Data excerpts:
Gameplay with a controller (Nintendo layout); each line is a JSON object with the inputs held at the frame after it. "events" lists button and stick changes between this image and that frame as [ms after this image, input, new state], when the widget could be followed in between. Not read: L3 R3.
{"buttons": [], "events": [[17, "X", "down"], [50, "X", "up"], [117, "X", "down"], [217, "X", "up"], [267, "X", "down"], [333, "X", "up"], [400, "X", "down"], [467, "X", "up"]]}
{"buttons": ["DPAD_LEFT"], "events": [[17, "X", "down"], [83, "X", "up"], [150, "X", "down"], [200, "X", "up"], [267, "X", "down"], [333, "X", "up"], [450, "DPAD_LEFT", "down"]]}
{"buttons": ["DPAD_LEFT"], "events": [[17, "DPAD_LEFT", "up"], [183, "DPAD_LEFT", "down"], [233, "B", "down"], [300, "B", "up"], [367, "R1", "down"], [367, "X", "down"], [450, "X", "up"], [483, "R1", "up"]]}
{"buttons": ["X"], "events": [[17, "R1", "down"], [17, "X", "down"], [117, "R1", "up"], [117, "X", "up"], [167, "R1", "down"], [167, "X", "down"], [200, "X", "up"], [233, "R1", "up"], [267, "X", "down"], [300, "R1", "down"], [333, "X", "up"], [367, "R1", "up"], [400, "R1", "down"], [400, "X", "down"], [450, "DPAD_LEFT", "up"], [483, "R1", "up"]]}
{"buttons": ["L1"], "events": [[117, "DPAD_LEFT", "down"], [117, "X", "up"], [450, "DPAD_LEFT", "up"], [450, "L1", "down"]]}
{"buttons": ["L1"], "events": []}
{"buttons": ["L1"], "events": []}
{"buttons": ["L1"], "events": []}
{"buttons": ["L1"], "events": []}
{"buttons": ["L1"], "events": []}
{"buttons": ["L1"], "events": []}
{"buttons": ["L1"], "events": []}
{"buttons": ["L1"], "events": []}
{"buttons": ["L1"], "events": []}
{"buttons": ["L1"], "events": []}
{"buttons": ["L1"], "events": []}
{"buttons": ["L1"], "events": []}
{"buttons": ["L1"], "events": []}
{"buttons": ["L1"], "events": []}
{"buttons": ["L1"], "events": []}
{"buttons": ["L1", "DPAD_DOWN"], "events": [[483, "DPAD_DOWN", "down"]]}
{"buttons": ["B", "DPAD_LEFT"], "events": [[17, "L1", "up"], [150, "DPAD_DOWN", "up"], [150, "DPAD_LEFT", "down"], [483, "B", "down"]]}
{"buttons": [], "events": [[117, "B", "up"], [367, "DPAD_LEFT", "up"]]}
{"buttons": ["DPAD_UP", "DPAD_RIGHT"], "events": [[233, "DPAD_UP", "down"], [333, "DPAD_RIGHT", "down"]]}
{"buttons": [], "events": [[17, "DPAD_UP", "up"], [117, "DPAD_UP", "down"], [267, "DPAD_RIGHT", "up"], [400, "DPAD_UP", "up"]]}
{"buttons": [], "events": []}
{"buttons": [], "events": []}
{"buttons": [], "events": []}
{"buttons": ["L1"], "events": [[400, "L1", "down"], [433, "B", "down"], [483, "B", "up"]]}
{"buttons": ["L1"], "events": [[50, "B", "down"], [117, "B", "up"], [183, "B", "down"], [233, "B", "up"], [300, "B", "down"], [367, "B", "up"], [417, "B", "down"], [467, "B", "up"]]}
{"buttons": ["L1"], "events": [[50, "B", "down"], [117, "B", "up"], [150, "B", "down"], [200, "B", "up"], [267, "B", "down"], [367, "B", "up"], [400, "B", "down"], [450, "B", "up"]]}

Instructions for the task: Each entry, from start to finish, must be restated exactly.

Written response:
Gameplay with a controller (Nintendo layout); each line is a JSON object with the inputs held at the frame after it. "events" lists button and stick changes between this image and that frame as [ms after this image, input, new state], when the widget could be followed in between. Not read: L3 R3.
{"buttons": [], "events": [[17, "X", "down"], [50, "X", "up"], [117, "X", "down"], [217, "X", "up"], [267, "X", "down"], [333, "X", "up"], [400, "X", "down"], [467, "X", "up"]]}
{"buttons": ["DPAD_LEFT"], "events": [[17, "X", "down"], [83, "X", "up"], [150, "X", "down"], [200, "X", "up"], [267, "X", "down"], [333, "X", "up"], [450, "DPAD_LEFT", "down"]]}
{"buttons": ["DPAD_LEFT"], "events": [[17, "DPAD_LEFT", "up"], [183, "DPAD_LEFT", "down"], [233, "B", "down"], [300, "B", "up"], [367, "R1", "down"], [367, "X", "down"], [450, "X", "up"], [483, "R1", "up"]]}
{"buttons": ["X"], "events": [[17, "R1", "down"], [17, "X", "down"], [117, "R1", "up"], [117, "X", "up"], [167, "R1", "down"], [167, "X", "down"], [200, "X", "up"], [233, "R1", "up"], [267, "X", "down"], [300, "R1", "down"], [333, "X", "up"], [367, "R1", "up"], [400, "R1", "down"], [400, "X", "down"], [450, "DPAD_LEFT", "up"], [483, "R1", "up"]]}
{"buttons": ["L1"], "events": [[117, "DPAD_LEFT", "down"], [117, "X", "up"], [450, "DPAD_LEFT", "up"], [450, "L1", "down"]]}
{"buttons": ["L1"], "events": []}
{"buttons": ["L1"], "events": []}
{"buttons": ["L1"], "events": []}
{"buttons": ["L1"], "events": []}
{"buttons": ["L1"], "events": []}
{"buttons": ["L1"], "events": []}
{"buttons": ["L1"], "events": []}
{"buttons": ["L1"], "events": []}
{"buttons": ["L1"], "events": []}
{"buttons": ["L1"], "events": []}
{"buttons": ["L1"], "events": []}
{"buttons": ["L1"], "events": []}
{"buttons": ["L1"], "events": []}
{"buttons": ["L1"], "events": []}
{"buttons": ["L1"], "events": []}
{"buttons": ["L1", "DPAD_DOWN"], "events": [[483, "DPAD_DOWN", "down"]]}
{"buttons": ["B", "DPAD_LEFT"], "events": [[17, "L1", "up"], [150, "DPAD_DOWN", "up"], [150, "DPAD_LEFT", "down"], [483, "B", "down"]]}
{"buttons": [], "events": [[117, "B", "up"], [367, "DPAD_LEFT", "up"]]}
{"buttons": ["DPAD_UP", "DPAD_RIGHT"], "events": [[233, "DPAD_UP", "down"], [333, "DPAD_RIGHT", "down"]]}
{"buttons": [], "events": [[17, "DPAD_UP", "up"], [117, "DPAD_UP", "down"], [267, "DPAD_RIGHT", "up"], [400, "DPAD_UP", "up"]]}
{"buttons": [], "events": []}
{"buttons": [], "events": []}
{"buttons": [], "events": []}
{"buttons": ["L1"], "events": [[400, "L1", "down"], [433, "B", "down"], [483, "B", "up"]]}
{"buttons": ["L1"], "events": [[50, "B", "down"], [117, "B", "up"], [183, "B", "down"], [233, "B", "up"], [300, "B", "down"], [367, "B", "up"], [417, "B", "down"], [467, "B", "up"]]}
{"buttons": ["L1"], "events": [[50, "B", "down"], [117, "B", "up"], [150, "B", "down"], [200, "B", "up"], [267, "B", "down"], [367, "B", "up"], [400, "B", "down"], [450, "B", "up"]]}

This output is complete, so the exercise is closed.